The Ball: Football’s Olympic Torch

The Ball

The Ball is football’s equivalent to the Olympic Torch. Every four years, The Ball kicks off from its “Mount Olympus”, Battersea Park in London, where the first official game of modern rules football took place in 1864. The Ball celebrates this moment because it gave rise to a common set of rules which enable the whole world to play together. The Ball’s destination is the Opening Ceremony of the FIFA World Cup.

The Ball has been kicked by Spirit of Football to 5 FIFA World Cups, visiting 50+ countries and meeting more than 50,000 people passionate about the beautiful game and in support of our values of diversity, respect and fair play. On those journeys and in our everyday work, we have experienced first-hand the potential for positive change in the football community and beyond.

What does The Ball do?

The Ball’s first ever journey to the 2023 Women’s World Cup in Australia and New Zealand, supported by the Swedish Postcode Foundation, has 3 main objectives:

  1. Fair Play: The beauty, simplicity and joy of playing fairly with One Ball, for the pure sake of play, anywhere and with anyone.
  2. Equality: Anyone can participate, regardless of  gender, race, faith, talent, sexual orientation or intellectual capacity: Our One Ball is for all.
  3. Climate Action: The planet will survive us. We, the football community, need to take action now. We can make a difference

On each of The Ball’s epic journeys to the World Cup, it is played with by as many people as possible along the way to the host country. Anyone and everyone can engage with The Ball, head it, sign it, kick it and help it along its way.

“It’s an honour to sign The Ball.”
— Pat Nevin, former Chelsea & Scotland captain

With over three billion football supporters in the world, The Ball acts as a megaphone to provide voice to specific causes.

The Ball arrives in Dumbai, Russia in 2018. The arrival committee were also participants in a “One Ball, One World” SOF workshop.

Where are The Balls made?

Both the 2002 South Korea and Japan and the 2006 Germany journeys The Balls were replicas of the official adidas FIFA World Cup balls.
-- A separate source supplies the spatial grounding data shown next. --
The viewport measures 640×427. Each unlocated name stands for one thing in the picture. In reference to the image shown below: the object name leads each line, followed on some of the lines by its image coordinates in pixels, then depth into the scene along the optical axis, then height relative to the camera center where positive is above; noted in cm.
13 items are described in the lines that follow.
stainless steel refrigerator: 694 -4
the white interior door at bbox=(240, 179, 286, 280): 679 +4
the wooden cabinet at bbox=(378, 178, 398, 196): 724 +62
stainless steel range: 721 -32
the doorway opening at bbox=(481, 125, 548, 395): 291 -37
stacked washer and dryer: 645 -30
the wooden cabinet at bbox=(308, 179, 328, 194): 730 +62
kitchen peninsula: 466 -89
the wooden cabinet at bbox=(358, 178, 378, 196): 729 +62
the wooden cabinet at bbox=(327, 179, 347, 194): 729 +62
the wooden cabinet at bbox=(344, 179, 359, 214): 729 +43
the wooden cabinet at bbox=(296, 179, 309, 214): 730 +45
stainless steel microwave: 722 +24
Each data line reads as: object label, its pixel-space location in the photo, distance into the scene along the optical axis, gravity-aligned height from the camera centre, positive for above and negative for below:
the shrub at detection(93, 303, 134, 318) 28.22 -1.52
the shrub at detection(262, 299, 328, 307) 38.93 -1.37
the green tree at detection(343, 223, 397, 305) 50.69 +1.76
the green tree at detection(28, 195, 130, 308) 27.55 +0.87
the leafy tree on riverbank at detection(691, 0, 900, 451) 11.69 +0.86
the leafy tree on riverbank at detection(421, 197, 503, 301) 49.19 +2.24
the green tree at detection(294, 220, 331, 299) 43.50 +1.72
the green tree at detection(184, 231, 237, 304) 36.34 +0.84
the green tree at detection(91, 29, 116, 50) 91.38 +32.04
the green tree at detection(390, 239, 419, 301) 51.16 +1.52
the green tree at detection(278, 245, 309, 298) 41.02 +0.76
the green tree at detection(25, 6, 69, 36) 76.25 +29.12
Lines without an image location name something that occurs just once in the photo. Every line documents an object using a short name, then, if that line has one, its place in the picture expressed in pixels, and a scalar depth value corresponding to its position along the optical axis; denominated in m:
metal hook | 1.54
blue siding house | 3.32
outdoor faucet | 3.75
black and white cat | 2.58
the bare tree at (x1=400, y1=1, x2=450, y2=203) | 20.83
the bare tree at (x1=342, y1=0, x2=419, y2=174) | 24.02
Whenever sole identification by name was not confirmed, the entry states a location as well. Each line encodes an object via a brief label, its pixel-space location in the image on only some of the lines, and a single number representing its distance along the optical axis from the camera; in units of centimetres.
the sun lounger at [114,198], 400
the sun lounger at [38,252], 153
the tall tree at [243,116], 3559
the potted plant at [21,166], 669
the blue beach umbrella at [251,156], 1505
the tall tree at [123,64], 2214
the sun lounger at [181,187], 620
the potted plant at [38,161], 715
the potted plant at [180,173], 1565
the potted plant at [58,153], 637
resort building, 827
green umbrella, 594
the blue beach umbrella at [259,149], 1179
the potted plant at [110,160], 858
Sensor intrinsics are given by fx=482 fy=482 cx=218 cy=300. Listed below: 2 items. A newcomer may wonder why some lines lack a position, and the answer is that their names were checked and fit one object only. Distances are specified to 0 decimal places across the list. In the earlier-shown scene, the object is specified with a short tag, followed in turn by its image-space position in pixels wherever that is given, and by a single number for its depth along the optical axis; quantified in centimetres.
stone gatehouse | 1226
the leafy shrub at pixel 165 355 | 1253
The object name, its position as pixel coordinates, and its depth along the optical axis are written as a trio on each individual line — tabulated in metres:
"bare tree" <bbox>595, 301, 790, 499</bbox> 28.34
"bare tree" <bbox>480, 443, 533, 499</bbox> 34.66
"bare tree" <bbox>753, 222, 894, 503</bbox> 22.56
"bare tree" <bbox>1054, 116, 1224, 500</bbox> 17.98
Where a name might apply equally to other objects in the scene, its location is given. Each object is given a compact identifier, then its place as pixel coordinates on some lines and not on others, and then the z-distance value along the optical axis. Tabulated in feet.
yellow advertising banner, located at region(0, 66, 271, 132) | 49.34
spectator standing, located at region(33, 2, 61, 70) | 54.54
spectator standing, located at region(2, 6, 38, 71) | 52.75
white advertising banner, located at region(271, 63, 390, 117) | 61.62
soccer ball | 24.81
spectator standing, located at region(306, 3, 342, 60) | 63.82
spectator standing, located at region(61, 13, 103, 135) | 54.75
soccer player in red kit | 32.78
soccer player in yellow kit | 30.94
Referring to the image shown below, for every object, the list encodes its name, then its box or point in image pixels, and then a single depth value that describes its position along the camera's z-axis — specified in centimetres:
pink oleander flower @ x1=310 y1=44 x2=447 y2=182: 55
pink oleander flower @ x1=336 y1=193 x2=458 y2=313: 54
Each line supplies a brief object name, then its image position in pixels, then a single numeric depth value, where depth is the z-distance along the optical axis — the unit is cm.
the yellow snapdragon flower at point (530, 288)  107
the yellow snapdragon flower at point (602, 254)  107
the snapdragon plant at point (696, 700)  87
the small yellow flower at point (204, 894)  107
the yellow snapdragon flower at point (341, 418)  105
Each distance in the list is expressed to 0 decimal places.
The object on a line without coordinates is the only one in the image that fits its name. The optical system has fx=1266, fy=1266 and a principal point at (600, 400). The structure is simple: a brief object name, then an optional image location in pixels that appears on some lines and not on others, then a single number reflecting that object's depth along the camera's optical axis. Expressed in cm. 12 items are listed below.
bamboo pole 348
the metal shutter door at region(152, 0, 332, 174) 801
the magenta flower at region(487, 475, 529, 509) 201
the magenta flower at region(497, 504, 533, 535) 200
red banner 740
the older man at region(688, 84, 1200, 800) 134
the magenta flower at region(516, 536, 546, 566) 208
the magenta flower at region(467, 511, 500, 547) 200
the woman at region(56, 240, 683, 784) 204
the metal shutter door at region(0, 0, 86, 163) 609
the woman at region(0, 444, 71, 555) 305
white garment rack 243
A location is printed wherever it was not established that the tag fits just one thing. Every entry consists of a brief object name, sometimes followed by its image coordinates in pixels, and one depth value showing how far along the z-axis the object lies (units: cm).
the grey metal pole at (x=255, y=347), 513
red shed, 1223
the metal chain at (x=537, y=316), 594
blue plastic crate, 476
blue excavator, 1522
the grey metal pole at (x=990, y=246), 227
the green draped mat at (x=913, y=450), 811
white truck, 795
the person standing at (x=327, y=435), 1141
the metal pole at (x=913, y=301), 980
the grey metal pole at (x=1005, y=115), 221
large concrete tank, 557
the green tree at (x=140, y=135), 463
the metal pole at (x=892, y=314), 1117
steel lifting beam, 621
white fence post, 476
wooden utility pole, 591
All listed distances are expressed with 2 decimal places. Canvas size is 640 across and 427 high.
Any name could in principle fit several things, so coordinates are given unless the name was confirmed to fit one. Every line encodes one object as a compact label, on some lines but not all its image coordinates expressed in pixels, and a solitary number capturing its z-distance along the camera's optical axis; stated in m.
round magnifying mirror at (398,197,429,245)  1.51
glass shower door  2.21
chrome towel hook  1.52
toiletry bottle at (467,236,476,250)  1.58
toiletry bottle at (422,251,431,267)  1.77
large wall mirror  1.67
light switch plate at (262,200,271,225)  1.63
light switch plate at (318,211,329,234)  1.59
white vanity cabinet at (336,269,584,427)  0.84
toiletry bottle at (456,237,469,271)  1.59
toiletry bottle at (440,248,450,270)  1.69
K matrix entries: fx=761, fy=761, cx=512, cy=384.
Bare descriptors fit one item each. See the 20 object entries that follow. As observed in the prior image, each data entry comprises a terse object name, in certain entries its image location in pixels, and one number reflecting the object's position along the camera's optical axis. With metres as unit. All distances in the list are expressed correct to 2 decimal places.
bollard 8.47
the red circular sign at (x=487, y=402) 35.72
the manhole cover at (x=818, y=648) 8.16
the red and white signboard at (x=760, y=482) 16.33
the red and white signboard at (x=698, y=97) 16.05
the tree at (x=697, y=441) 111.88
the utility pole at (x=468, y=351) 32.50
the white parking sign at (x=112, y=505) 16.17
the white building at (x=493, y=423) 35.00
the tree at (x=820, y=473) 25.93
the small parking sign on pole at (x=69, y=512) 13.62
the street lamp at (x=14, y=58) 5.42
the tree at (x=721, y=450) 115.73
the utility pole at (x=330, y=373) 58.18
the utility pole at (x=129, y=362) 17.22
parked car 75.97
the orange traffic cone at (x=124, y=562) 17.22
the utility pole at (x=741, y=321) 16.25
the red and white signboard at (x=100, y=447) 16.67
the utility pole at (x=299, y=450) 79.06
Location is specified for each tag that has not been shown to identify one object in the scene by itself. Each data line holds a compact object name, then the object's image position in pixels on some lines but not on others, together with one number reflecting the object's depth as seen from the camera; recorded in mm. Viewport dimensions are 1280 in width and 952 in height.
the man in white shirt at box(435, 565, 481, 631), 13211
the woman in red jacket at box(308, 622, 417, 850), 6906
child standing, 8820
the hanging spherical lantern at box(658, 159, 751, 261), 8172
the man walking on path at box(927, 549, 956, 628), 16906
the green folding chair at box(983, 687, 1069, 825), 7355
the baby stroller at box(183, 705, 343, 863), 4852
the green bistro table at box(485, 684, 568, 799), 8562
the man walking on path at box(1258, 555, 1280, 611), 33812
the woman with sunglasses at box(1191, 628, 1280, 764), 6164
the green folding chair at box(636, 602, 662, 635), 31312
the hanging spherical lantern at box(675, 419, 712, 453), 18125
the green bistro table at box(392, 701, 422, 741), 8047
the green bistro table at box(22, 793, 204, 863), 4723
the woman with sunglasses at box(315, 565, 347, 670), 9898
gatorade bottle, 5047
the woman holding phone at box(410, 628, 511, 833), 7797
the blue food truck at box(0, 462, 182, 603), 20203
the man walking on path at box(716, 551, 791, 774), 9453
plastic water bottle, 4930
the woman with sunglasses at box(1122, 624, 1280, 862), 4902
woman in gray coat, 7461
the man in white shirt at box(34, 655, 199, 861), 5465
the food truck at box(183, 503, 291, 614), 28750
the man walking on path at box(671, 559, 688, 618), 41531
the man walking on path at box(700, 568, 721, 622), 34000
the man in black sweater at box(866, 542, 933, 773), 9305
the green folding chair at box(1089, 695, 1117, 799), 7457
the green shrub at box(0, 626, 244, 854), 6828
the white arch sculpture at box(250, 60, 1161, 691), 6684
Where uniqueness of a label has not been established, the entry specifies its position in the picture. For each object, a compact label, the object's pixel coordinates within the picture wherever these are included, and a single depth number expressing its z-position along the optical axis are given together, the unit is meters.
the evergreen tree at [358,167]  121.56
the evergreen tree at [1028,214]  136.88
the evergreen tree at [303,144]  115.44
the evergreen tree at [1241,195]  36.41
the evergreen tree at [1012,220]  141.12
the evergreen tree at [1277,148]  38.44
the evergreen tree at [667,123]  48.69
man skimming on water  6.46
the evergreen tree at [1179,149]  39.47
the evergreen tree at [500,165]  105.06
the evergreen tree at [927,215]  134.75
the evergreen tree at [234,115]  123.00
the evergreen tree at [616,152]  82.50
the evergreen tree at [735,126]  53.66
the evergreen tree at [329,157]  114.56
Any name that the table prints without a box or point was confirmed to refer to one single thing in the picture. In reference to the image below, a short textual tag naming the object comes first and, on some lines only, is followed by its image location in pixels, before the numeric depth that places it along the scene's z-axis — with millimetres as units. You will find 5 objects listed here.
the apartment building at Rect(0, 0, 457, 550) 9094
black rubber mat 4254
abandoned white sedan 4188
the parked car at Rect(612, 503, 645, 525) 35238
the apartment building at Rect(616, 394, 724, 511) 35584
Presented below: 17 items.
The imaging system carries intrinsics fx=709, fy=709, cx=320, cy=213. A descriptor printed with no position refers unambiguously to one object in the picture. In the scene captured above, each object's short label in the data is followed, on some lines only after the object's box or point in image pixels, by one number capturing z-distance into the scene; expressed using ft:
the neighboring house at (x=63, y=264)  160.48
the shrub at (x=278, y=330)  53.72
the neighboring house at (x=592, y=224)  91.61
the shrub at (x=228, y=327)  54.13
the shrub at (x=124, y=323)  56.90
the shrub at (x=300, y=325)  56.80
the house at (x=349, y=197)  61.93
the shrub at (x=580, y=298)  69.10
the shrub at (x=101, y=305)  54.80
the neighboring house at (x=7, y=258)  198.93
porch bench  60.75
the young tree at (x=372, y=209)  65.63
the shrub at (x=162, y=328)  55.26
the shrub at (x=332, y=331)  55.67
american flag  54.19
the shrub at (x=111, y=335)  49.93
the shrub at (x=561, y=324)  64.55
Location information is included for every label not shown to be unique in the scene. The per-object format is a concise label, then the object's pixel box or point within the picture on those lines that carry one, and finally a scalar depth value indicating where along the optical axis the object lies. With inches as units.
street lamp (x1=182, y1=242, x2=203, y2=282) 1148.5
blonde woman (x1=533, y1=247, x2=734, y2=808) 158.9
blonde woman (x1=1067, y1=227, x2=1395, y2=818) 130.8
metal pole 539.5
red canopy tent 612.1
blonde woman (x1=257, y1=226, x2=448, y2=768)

For the 2010 journey to South Africa, The Ball was fairly made in Kenya by the non–profit organization Alive & Kicking. For the 2014 journey to Brazil, The Ball was made by prisoners enrolled in Pintando a Liberdade, a rehabilitation programme which rewards good behaviour and up-skills. For the 2018 journey to Russia The Ball was a fair-trade ball made by Derbystar. The Ball 2022-23 will be once again fairly handmade by the charity Alive and Kicking.

SoF uses fairly produced balls in its education project “Fair Play Future”. The Ball 2022/23 will be a fairly produced ball, hand made by our partner the charity Alive and Kicking in Kenya.

We use fairly produced balls in our projects and on all of The Ball’s journeys since 2010. This one, our SDG ball, is made by the charity Alive and Kicking in Kenya.

What is The Ball 2022/23?

The Ball 2022/23 project will focus on climate action, fair play and gender equality. It will encourage individuals and organisations to sign-up and take climate action. Spirit of Football fully recognises the need to promote rapid global action on climate change now. The Ball will use the unifying power of football to assist in responding to this truly One World crisis.

For the first time, The Ball will journey to both the 2022 Men’s FIFA World Cup (Qatar) and onto the 2023 Women’s FIFA World Cup (Australia/New Zealand), covering some 23,000+ km across 23+ countries.

This journey will demonstrate the possibilities and challenges of carbon neutral travel. The Ball will especially target the football community: collecting climate pledges from individuals (fans), organisations (clubs) and governing bodies. It will use these commitments, supported by academic research, training and TV/Film to advocate for the change we urgently need to see.

Our Fair Play Future graffiti designed by youth participants at a SOF Workshop in Dortmund in 2017

People often ask if we have a spare ball, in case we lose the one we are carrying. “No,” we reply, “there is only One Ball and only One World, and we have to look after both of them.” Because of this, “One Ball One World” will be the project title for The Ball 2022/23.

What is the future of The Ball in 2026 and beyond?

The immediate legacy of The Ball 2022/23 Project will be to inform and influence climate action decision making processes in football and sport communities around the world. Especially for both the “United 2026” FIFA Men’s World Cup in Canada/Mexico/USA and the 2027 FIFA Women’s World Cup.

Spirit of Football Germany will transfer learnings from The Ball 2022/23 into its Fair Play Future education curricula, university seminars and business workshops. The Ball will continue to influence and support SOF’s and partners’ national and international humanitarian programmes.